ABOUT THIS EXERCISE: Where in the data does the word "APERTURE" appear? Find those lines and copy them.

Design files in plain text
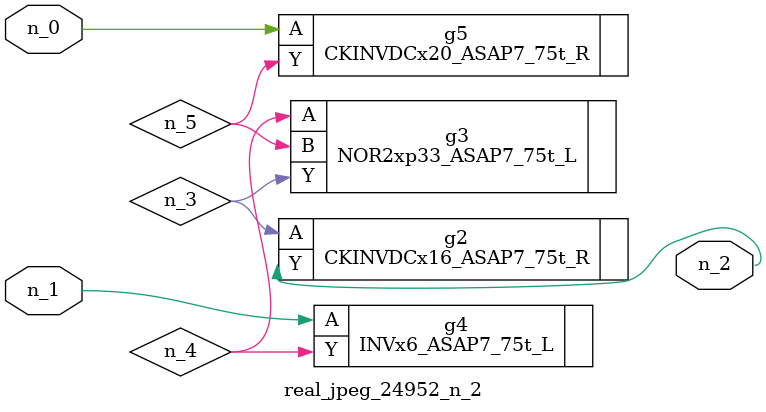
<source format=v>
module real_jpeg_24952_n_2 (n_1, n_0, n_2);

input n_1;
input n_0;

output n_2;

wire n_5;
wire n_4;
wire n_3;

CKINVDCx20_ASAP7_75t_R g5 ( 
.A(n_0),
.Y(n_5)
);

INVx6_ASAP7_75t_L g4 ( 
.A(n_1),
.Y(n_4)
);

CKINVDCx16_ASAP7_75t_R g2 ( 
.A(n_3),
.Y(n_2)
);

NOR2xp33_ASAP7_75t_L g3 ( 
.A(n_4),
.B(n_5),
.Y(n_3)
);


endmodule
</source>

* * *

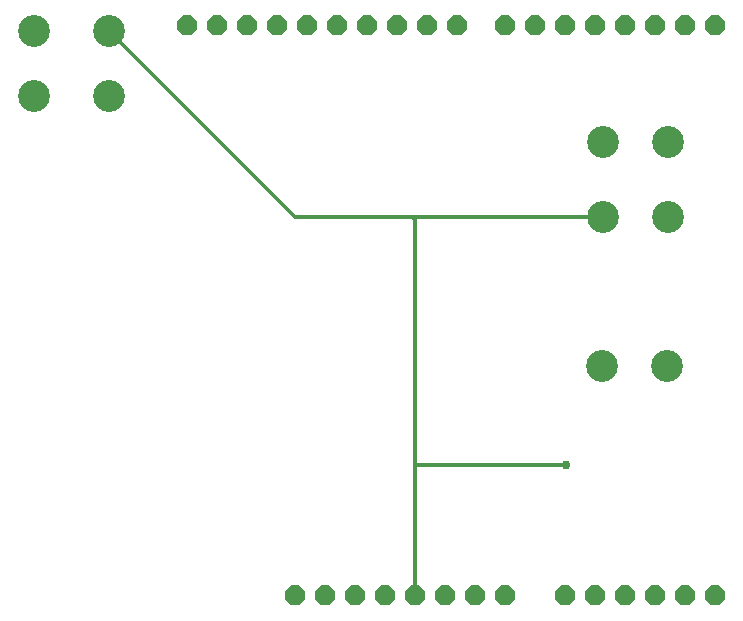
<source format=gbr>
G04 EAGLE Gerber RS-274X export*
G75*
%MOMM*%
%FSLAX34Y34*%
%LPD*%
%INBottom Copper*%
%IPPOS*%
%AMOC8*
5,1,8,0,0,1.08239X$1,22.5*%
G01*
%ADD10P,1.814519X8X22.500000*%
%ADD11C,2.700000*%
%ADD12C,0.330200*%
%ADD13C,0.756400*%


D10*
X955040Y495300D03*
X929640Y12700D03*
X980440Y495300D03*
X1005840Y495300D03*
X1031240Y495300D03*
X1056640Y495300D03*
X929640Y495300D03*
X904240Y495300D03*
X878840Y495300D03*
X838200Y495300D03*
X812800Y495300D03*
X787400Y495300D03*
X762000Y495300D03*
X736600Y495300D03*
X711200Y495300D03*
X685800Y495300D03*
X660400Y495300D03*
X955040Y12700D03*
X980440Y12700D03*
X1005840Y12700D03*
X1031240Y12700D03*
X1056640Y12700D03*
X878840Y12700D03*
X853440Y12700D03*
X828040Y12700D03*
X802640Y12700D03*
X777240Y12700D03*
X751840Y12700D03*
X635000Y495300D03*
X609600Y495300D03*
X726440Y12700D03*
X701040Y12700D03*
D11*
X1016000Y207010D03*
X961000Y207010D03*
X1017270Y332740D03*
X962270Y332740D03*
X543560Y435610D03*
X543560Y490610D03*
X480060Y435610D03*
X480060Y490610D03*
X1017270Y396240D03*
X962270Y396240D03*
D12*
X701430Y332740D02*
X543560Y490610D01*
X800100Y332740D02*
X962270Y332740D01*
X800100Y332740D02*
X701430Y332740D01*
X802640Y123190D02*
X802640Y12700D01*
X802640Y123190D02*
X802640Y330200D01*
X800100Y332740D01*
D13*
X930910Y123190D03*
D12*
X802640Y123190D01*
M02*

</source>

---

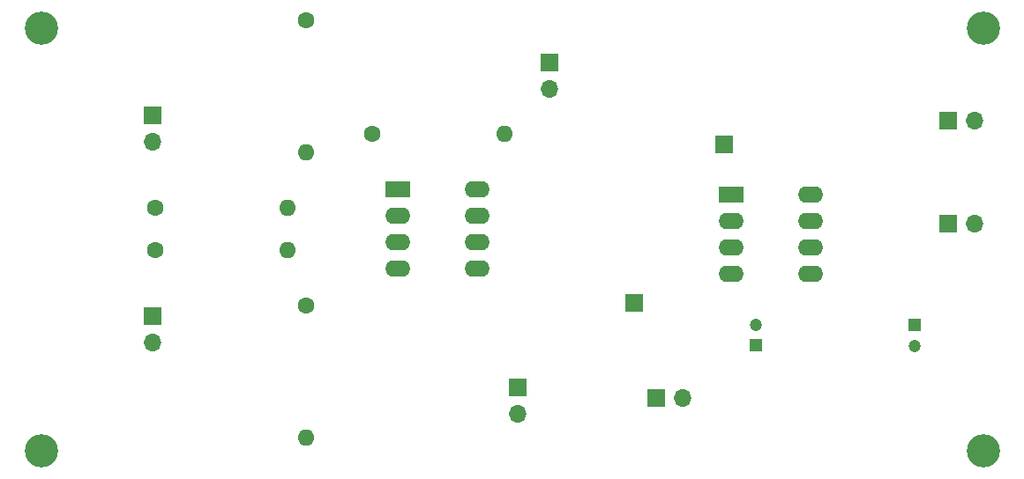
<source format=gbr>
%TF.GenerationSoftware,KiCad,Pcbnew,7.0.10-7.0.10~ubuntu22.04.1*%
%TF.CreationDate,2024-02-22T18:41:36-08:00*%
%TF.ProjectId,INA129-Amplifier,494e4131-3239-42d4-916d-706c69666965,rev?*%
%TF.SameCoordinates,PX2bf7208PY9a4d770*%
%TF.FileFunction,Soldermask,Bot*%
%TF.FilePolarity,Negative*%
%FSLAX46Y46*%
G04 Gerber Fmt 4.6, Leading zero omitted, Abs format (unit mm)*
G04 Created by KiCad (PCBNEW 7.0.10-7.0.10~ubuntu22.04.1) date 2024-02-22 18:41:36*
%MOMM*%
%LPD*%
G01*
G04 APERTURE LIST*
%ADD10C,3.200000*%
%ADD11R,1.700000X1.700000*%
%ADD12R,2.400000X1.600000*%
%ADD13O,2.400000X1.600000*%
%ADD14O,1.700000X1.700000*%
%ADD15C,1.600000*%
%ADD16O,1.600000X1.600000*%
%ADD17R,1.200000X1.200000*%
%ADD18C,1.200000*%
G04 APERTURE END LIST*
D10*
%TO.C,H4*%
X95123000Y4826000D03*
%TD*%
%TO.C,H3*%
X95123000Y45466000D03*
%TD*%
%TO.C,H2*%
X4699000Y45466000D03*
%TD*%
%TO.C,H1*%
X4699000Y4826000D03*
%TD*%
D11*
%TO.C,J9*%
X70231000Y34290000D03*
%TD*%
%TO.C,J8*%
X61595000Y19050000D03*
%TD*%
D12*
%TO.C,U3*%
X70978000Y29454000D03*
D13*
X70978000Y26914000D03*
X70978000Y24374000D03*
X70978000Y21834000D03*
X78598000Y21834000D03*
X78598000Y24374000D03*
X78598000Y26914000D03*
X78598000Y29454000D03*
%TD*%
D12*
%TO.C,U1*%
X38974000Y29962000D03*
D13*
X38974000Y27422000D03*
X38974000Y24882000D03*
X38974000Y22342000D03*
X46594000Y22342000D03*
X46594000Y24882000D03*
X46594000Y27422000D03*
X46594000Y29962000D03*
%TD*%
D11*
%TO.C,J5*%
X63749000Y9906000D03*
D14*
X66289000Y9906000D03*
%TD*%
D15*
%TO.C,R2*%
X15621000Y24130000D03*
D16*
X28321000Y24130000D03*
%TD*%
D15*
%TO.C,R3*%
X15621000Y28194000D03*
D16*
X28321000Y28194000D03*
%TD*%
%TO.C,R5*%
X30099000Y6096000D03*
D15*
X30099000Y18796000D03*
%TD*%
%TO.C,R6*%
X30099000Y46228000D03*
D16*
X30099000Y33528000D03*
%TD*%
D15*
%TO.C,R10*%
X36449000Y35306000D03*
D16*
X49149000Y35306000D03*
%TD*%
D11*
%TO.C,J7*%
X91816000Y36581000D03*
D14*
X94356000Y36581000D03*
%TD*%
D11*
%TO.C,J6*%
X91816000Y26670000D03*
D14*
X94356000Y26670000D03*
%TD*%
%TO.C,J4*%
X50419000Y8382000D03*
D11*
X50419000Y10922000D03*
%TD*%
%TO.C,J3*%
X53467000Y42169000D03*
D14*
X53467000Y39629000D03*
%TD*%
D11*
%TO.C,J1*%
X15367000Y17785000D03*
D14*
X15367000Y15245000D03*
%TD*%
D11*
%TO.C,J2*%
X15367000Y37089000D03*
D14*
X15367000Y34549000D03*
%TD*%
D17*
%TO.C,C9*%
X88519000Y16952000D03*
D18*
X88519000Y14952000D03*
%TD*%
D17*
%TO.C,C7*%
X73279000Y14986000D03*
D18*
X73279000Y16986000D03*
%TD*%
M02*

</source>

SOLUTION:
G04 APERTURE LIST*
G04 APERTURE END LIST*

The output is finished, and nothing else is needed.